# TEXTO DE ORIGEN
^^^^^^^^

SAER
Como una glosa a su novela póstuma, estos artículos que
Juan José Saer había publicado en medios masivos redondean
algunos de sus principios y convicciones literarias.
› Por Claudio Zeiger
Trabajos
Juan José Saer
Seix Barral
254 páginas
A partir del año 2000, Juan José Saer comenzó a colaborar con artículos especiales para varios medios internacionales (la Folha de S. Paulo, El País de Madrid, La Nación), y redactó también algunos ensayos para ser leídos en intervenciones académicas. Este libro que acaba de aparecer con el lacónico y acertado título de Trabajos, recopila dichos materiales. En su prólogo, fechado en enero de 2005 (Saer murió en junio del año pasado) escribió: “La ocasión de expresar con entera libertad algunas ideas sobre el arte, la política o la cultura en esos diarios de gran difusión era una experiencia nueva en mi oficio de escritor, y me pareció que valía la pena medirse con ella”.
Estimulado entonces por esta nueva experiencia, Saer se puso el mameluco y se lanzó con entusiasmo e ironía sobre variados temas que, según explica, ordenó de lo más general a lo más particular; del posmodernismo y las vanguardias a, por dar un ejemplo, Felisberto Hernández. Así, en el principio es el posmodernismo y su relación –mala– con las vanguardias: “El posmodernismo considera las vanguardias como un movimiento dogmático: puesto que las obligaciones que nos imponían las vanguardias ya no tienen vigencia, hemos decidido recuperar nuestra libertad. El posmodernismo es como un señor divorciado que, por no sentirse ya obligado a serle fiel a una esposa exigente, se lanza sin escrúpulos a frecuentar cabareteras”. Y un poco más adelante la relación entre narración y vanguardia a partir de una de las preferencias literarias de Saer, el nouveau roman, tópico que aparece varias veces a lo largo de Trabajos, con una especial reivindicación de la literatura de Robbe Grillet.

^^^^^^^^

# LÍNEAS DE DATOS

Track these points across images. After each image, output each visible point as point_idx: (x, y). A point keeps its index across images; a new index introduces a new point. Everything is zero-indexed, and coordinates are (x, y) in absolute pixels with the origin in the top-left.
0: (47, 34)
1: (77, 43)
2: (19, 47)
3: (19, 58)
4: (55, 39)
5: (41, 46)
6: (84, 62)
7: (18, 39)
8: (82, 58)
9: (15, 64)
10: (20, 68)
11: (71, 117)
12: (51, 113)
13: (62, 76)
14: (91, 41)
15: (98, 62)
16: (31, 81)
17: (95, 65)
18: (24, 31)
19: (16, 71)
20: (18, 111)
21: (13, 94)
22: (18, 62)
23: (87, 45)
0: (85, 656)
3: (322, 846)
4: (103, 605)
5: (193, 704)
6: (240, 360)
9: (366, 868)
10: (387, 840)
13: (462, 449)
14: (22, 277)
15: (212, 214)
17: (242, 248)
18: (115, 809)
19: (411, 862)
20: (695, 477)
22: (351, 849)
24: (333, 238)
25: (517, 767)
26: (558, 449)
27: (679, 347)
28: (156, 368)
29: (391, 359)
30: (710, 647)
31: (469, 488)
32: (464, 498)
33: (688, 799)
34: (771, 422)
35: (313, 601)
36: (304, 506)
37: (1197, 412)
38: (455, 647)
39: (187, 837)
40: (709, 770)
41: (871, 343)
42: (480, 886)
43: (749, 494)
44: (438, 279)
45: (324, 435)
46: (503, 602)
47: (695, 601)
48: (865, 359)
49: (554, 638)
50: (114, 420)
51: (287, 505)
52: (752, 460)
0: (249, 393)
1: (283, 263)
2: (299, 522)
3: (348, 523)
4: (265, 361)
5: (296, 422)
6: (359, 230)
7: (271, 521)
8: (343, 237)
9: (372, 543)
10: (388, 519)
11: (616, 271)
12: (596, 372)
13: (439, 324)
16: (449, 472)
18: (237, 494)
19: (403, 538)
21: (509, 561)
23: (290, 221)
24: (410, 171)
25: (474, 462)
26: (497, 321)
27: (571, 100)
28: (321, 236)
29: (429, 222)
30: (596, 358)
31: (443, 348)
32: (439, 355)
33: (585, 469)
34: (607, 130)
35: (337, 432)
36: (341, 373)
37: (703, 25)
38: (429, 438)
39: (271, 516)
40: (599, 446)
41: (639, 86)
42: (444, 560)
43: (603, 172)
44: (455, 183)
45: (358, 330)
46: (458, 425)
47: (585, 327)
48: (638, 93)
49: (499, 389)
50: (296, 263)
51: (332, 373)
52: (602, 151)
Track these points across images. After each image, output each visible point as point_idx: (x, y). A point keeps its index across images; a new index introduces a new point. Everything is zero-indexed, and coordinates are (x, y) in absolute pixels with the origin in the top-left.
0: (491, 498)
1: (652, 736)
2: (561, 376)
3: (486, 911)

^^^^^^^^

# EJERCICIO ESCRITO
Indica, según el texto de origen, la fecha del prólogo de Trabajos.

# RESULTADO DEL EJERCICIO
Enero de 2005.